The Wisconsin study emerges at a critical moment — House Democrats are right now pushing legislation to fund the expansion of vote-by-mail systems. Trump and his Republican allies are fighting these efforts, manufacturing concerns that are complete bullshit. Vote-by-mail systems have not been plagued by fraud, and they do not preference one party over the other.

On the same day the Wisconsin data was released, Democratic representatives Joe Neguse and Dean Phillips published a new op-ed arguing that vote-by-mail systems in their respective states prove exactly why we need these systems all across the country:

Utah, Oregon, Washington, Hawaii and Colorado, a mix of red, blue and purple states, currently conduct their elections entirely by mail, while 28 other states give voters the option to do so. Contrary to what some would like you to believe, voting by mail is neither partisan nor at risk for fraud. Mail balloting has several advantages; it is cost-effective, convenient, ensures a paper trail, and increases turnout where it has been widely implemented. Most importantly, it is the only way to ensure robust voter participation without risking the health and well-being of voters and election officials.

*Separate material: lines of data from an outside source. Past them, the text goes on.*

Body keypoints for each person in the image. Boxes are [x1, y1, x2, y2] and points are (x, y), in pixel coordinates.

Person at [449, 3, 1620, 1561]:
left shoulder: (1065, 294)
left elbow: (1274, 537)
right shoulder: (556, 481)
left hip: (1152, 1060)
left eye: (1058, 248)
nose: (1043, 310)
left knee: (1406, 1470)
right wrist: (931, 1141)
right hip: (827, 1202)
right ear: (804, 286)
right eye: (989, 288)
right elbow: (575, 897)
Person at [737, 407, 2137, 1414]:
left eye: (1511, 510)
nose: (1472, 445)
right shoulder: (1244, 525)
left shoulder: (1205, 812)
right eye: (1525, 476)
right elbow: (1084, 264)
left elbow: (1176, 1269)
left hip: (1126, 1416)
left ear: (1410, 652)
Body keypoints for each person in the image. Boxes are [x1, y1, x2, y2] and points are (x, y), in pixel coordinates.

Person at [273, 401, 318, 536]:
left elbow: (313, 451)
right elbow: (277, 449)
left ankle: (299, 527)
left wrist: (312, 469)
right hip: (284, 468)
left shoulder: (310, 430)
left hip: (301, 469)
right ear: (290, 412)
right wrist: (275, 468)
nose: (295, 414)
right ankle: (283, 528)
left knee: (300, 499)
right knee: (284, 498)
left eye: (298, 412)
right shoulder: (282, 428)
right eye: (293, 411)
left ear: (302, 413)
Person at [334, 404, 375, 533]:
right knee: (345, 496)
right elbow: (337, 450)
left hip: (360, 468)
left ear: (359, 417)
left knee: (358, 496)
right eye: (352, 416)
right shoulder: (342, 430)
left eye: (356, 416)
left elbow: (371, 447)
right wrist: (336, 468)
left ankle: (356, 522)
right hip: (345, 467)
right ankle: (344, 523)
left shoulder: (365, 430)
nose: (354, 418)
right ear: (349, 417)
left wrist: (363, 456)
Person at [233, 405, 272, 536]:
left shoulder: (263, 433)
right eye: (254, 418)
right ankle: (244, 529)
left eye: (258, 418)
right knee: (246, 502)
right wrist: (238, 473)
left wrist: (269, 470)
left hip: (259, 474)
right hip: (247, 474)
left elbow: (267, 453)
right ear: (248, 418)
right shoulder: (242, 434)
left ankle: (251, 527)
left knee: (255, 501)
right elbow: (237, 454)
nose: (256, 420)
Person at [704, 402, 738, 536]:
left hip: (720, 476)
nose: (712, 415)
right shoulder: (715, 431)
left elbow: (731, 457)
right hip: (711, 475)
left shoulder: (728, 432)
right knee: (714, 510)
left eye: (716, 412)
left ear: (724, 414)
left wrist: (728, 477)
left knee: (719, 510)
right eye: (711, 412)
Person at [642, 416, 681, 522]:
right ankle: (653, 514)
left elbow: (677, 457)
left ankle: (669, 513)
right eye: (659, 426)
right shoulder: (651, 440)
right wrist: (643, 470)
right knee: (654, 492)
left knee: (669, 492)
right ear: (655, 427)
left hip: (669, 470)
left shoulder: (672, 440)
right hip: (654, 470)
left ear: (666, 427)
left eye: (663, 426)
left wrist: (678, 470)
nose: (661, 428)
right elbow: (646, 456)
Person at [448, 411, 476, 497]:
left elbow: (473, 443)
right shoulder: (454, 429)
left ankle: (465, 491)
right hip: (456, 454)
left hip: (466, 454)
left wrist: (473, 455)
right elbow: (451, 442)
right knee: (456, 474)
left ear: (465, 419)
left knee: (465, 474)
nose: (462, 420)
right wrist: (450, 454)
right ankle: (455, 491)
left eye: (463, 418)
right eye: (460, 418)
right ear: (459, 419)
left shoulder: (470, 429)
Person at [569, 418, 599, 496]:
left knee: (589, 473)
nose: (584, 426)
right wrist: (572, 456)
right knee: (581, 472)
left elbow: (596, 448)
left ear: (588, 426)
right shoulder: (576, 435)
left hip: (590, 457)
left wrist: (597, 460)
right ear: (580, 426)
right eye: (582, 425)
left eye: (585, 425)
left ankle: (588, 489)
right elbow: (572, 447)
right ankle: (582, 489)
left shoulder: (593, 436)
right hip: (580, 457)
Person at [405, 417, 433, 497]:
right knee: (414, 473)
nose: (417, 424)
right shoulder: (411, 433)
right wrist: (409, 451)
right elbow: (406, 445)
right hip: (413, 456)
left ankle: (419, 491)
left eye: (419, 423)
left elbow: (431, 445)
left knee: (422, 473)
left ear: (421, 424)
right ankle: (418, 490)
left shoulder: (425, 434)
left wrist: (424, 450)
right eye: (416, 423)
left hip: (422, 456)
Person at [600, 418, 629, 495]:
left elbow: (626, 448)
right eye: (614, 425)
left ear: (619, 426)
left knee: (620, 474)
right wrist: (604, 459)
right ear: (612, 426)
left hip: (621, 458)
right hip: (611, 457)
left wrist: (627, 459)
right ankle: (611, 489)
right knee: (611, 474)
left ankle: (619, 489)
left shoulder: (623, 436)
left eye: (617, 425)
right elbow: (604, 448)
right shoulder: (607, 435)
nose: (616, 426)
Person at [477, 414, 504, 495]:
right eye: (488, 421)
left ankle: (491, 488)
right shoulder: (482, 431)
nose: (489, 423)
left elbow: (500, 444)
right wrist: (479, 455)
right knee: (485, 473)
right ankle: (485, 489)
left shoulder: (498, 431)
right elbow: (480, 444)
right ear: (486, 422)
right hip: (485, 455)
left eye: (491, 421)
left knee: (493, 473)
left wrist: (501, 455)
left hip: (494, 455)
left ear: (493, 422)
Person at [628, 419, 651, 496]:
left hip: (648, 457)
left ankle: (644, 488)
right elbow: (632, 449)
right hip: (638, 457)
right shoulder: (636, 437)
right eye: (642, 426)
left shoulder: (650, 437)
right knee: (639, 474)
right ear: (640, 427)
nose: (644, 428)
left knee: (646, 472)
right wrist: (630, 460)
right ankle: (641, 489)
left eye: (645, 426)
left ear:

Conversely, Wisconsin’s primary election a few weeks ago was deemed by the Milwaukee Journal Sentinel as “the most undemocratic election in the state’s history.” Which leaves us with two options: do we want to be a nation that reduces the number of polling places and forces citizens to wait in long lines in early winter in the midst of a pandemic or one that makes voting safer, fairer, and more accessible during a national health emergency? We believe the answer is clear.